The World Athletics Championships faced a vast amount of criticism this year. There was much discussion about the lack of fans at the event, especially when Jamaican sprinter Shelly-Ann Fraser-Pryce took her 100m victory lap in front of a virtually empty crowd on the first Sunday. However, the championships were not a total “disaster” as decathlon record-holder Kevin Mayer claimed.
There were many history-making moments that made this event one to remember for me as a spectator. Britain’s Dina Asher-Smith put on a phenomenal display as she not only won three medals, but became the seventh British woman ever to win a gold medal at a global championships and she broke the British record in the 100m and 200m. Asher-Smith’s compatriot, Katarina Johnson-Thompson, also made a huge statement following setbacks in previous World Championships, as she claimed her first global gold medal in the heptathlon and also set a British record.
Meanwhile, Allyson Felix and Fraser-Pryce made impressive comebacks from maternity leave to win gold medals in their respective races. Both added to their already incredible legacy, as Fraser-Pryce secured a record fourth World Championships gold in the 100m and Felix surpassed Usain Bolt’s record for the most gold medals won at a World Championships.
For the first time in a decade, three world records were set and six championship records were broken in Doha. So, although the championships were hosted late in the season, many of the athletes brought their best form and this made for entertaining viewing.

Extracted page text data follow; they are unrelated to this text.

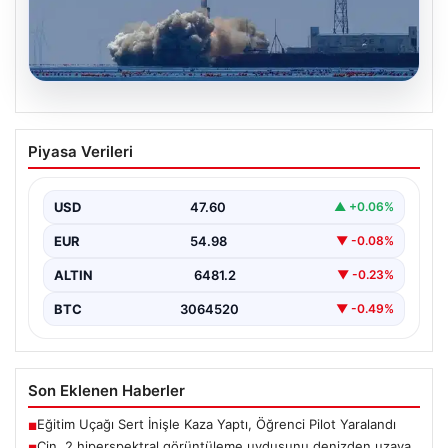
05.08.2026
Çin, 2 hiperspektral görüntüleme
Piyasa Verileri
uydusunu denizden uzaya fırlattı
USD
47.60
▲ +0.06%
EUR
54.98
▼ -0.08%
ALTIN
6481.2
▼ -0.23%
BTC
3064520
▼ -0.49%
Son Eklenen Haberler
Eğitim Uçağı Sert İnişle Kaza Yaptı, Öğrenci Pilot Yaralandı
■
Çin, 2 hiperspektral görüntüleme uydusunu denizden uzaya
■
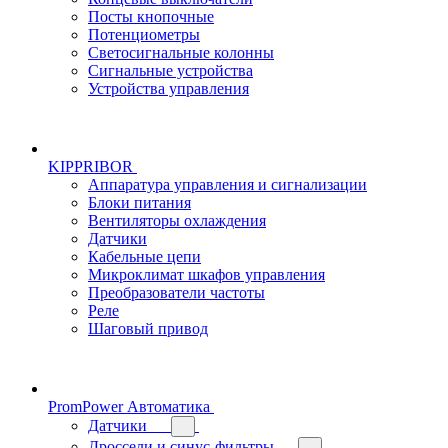
Посты кнопочные
Потенциометры
Светосигнальные колонны
Сигнальные устройства
Устройства управления
KIPPRIBOR
Аппаратура управления и сигнализации
Блоки питания
Вентиляторы охлаждения
Датчики
Кабельные цепи
Микроклимат шкафов управления
Преобразователи частоты
Реле
Шаговый привод
PromPower Автоматика
Датчики
Дроссели и синус-фильтры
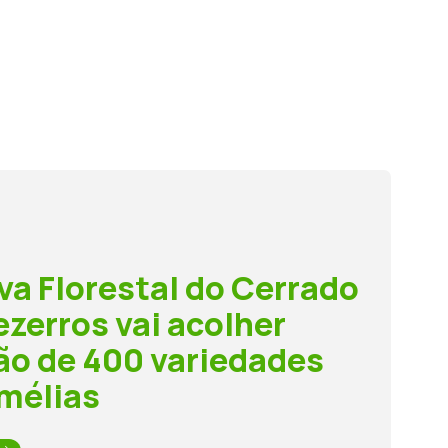
va Florestal do Cerrado
ezerros vai acolher
ão de 400 variedades
mélias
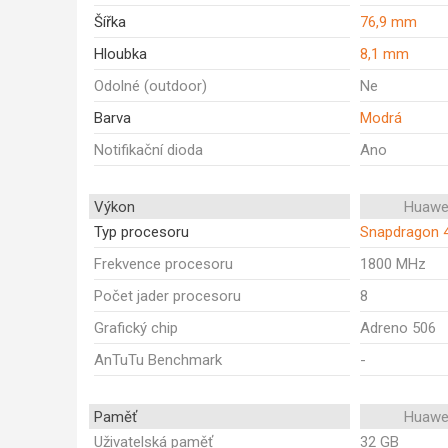
Šířka
76,9 mm
Hloubka
8,1 mm
Odolné (outdoor)
Ne
Barva
Modrá
Notifikační dioda
Ano
Výkon
Huawe
Typ procesoru
Snapdragon 
Frekvence procesoru
1800 MHz
Počet jader procesoru
8
Grafický chip
Adreno 506
AnTuTu Benchmark
-
Paměť
Huawe
Uživatelská paměť
32 GB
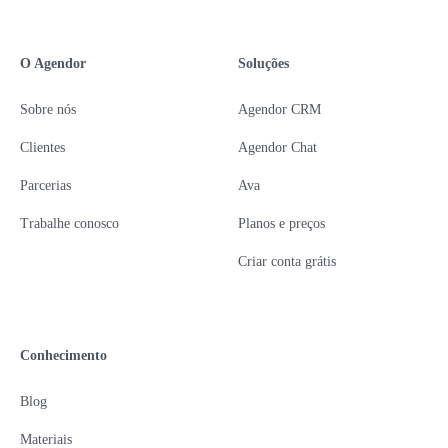
O Agendor
Soluções
Sobre nós
Agendor CRM
Clientes
Agendor Chat
Parcerias
Ava
Trabalhe conosco
Planos e preços
Criar conta grátis
Conhecimento
Blog
Materiais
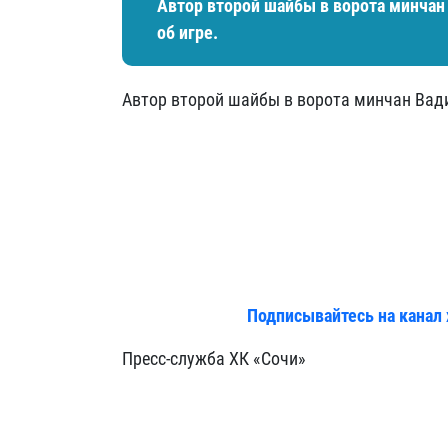
Автор второй шайбы в ворота минча
об игре.
Автор второй шайбы в ворота минчан Вад
Подписывайтесь на канал 
Пресс-служба ХК «Сочи»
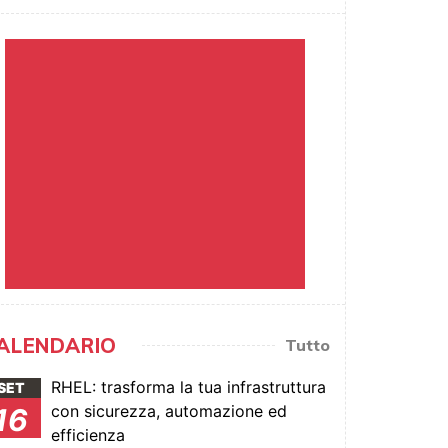
ALENDARIO
Tutto
RHEL: trasforma la tua infrastruttura
SET
con sicurezza, automazione ed
16
efficienza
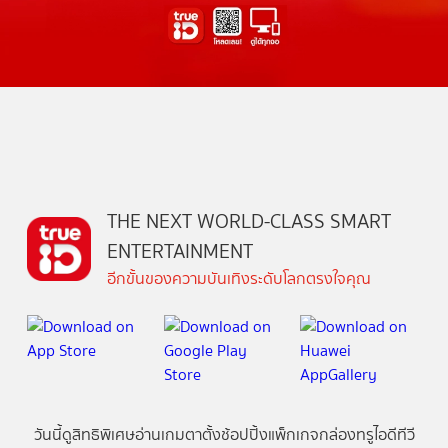
THE NEXT WORLD-CLASS SMART
ENTERTAINMENT
อีกขั้นของความบันเทิงระดับโลกตรงใจคุณ
วันนี้
ดู
สิทธิพิเศษ
อ่าน
เกม
ตาตั้ง
ช้อปปิ้ง
แพ็กเกจ
กล่องทรูไอดีทีวี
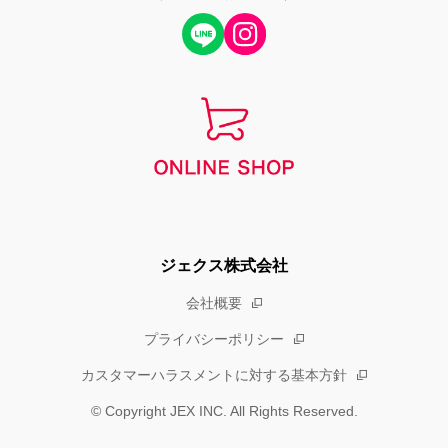
ジェクス株式会社
会社概要
プライバシーポリシー
カスタマーハラスメントに対する基本方針
© Copyright JEX INC. All Rights Reserved.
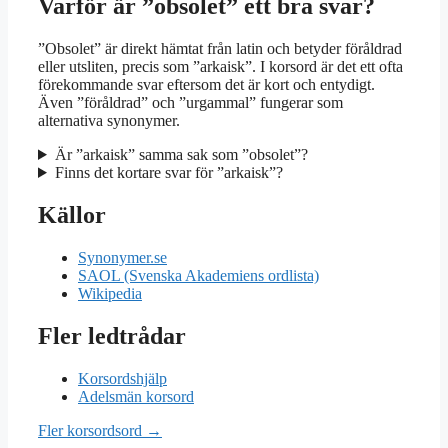
Varför är ”obsolet” ett bra svar?
”Obsolet” är direkt hämtat från latin och betyder föråldrad
eller utsliten, precis som ”arkaisk”. I korsord är det ett ofta
förekommande svar eftersom det är kort och entydigt.
Även ”föråldrad” och ”urgammal” fungerar som
alternativa synonymer.
Är ”arkaisk” samma sak som ”obsolet”?
Finns det kortare svar för ”arkaisk”?
Källor
Synonymer.se
SAOL (Svenska Akademiens ordlista)
Wikipedia
Fler ledtrådar
Korsordshjälp
Adelsmän korsord
Fler korsordsord →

While the championships were filled with remarkable performances, there were disappointments for some of the big stars of track and field. Double Olympic champion, Elaine Thompson, entered the championships with an Achilles injury and failed to win a medal in both the 100m and 200m. Defending 200m champion, Dafne Schippers, withdrew from the women’s 200m final because of an injury. Olympic champion, Nafissatou Thiem, too faced fitness concerns and had to settle for sliver in the heptathlon. This sparks the question: How will these athletes respond and recover for the Olympics next year?
As well as poor attendance being a major problem of the event, Doha also faced backlash due to a disastrous 10,000 women’s marathon on the second day of the championships. Nearly half of the women dropped out of the race because of extreme heat, and this was despite chairman of the IAAF, Sebastian Coe, saying that extra caution would be taken to protect the health and safety of the athletes.

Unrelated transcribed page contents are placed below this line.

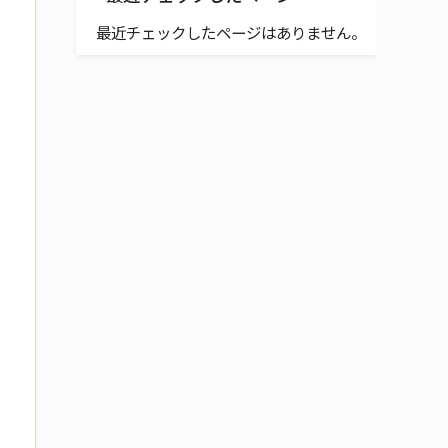
最近チェックしたページはありません。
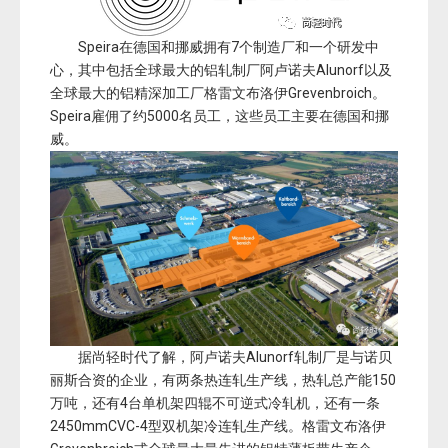
Speira在德国和挪威拥有7个制造厂和一个研发中
心，其中包括全球最大的铝轧制厂阿卢诺夫Alunorf以及
全球最大的铝精深加工厂
格雷文布洛伊
Grevenbroich。
Speira雇佣了约5000名员工，这些员工主要在德国和挪
威。
据尚轻时代了解，阿卢诺夫Alunorf轧制厂是与诺贝
丽斯合资的企业，有两条热连轧生产线，热轧总产能150
万吨，还有4台单机架四辊不可逆式冷轧机，还有一条
2450mmCVC-4型双机架冷连轧生产线。
格雷文布洛伊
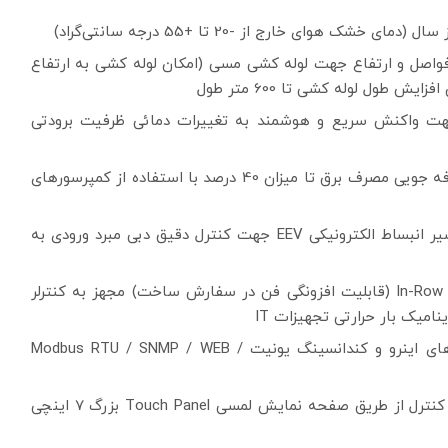
اصل و ارتفاع جهت لوله کشی مسی (امکان لوله کشی به ارتفاع
ی روز: استفاده از کمپرسور BLDC Inverter جهت واکنش سریع و هوشمند به تغییرات دمائی ظرفیت برودتی
کاهش مصرف انرژی تا 40 درصد (گرید A انرژی): صرفه جویی مصرف برق تا میزان 40 درصد با استفاده از کمپرسورهای
کنترل دقیق Precision Close Control: استفاده از شیر انبساط الکترونیکی EEV جهت کنترل دقیق دبی مبرد ورودی به
توزیع هوشمند هوا: استفاده از فن‌های EC در داخل In-Row (قابلیت افزونگی فن در سفارش ساخت) مجهز به کنترلر
میک بار حرارتی تجهیزات IT
اپراتوری آسان: قابلیت اتصال و مانیتورینگ آلارم های اینرو و کندانسینگ یونیت Modbus RTU / SNMP / WEB /
کارکرد آسان: طراحی پنل کاربری User Freindly جهت کنترل از طریق صفحه نمایش لمسی Touch Panel بزرگ 7 اینچی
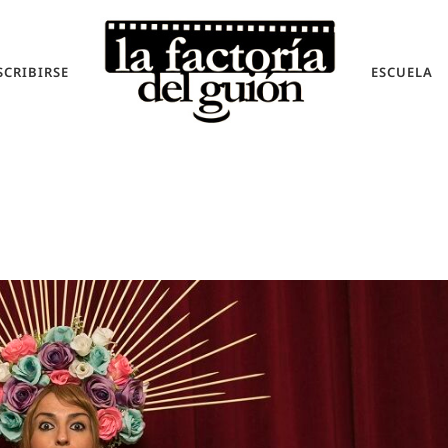
SCRIBIRSE
ESCUELA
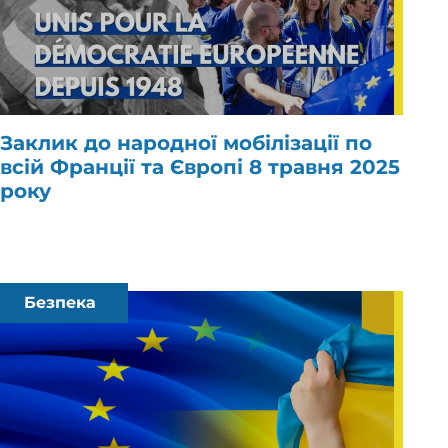
Заклик до народної мобілізації по
всій Франції та Європі 8 травня 2025
року
Безпека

Doha World Athletics Championships: 28 of the 68 starters withdraw from nocturnal women’s marathon as Kenya’s Ruth Chepngetich defies 32C heat & 70% humidity,— Dan Roan (@danroan) September 28, 2019
Briton Charlotte Purdue among the athletes to pull out https://t.co/WkXu00UERE
This catastrophe may have created a negative atmosphere early on, but as the championships progressed, we saw the breakthrough of some relatively new faces to add to the historic moments. Grenada’s Anderson Peters, 21, shocked the world to win the javelin. Peter’s finished 20th at the World Championships in 2017, but he scored big to give Grenada their second ever World Championships gold medal. Uganda’s Halima Nakaayi caused an upset by defeating favourite Ajee Wilson to win the 800m. There was delight for the home crowd when Qatar’s Mutaz Essa Barshim became champion in the high jump.
On the final night at Doha, commentator Michael Johnson slammed the choice to bring the championships to Doha. He said: “I think that the decision to bring the championships here, there were far more negatives than there were positives. I think that it was a mistake and I think most of the fans and athletes say the same thing.”

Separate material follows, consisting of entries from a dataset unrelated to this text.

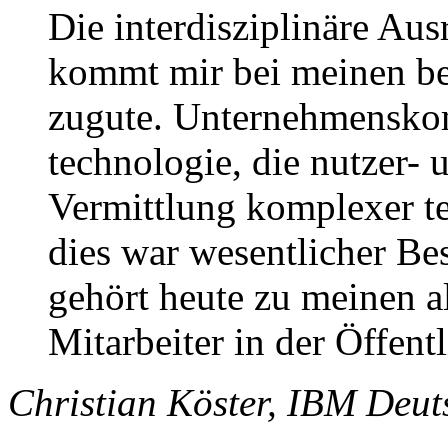
Die interdisziplinäre Au
kommt mir bei meinen be
zugute. Unternehmens­ko
technologie, die nutzer-
Vermittlung komplexer te
dies war wesentlicher Be
gehört heute zu meinen a
Mitarbeiter in der Öffentl
Christian Köster,
IBM
Deut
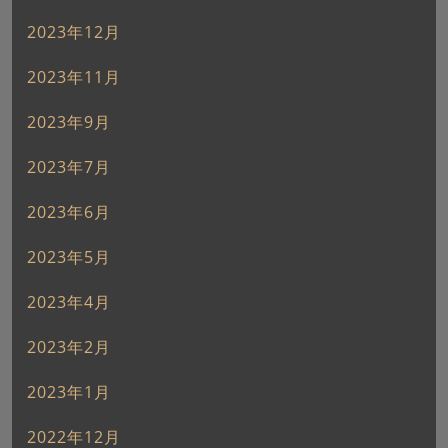
2023年12月
2023年11月
2023年9月
2023年7月
2023年6月
2023年5月
2023年4月
2023年2月
2023年1月
2022年12月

Former long-distance runner, Haile Gebrselassie coincided with this view. “It was a mistake to conduct the championships in such hot weather in Doha,” said Gebrselassie.
Regardless of Johnson’s and Gebrselassie’s view, there is no question in my mind that the athlete’s performances saved this competition. Heading into the event, there was debate around who would replace Usain Bolt as the face of the sport and there now appears to be many contenders.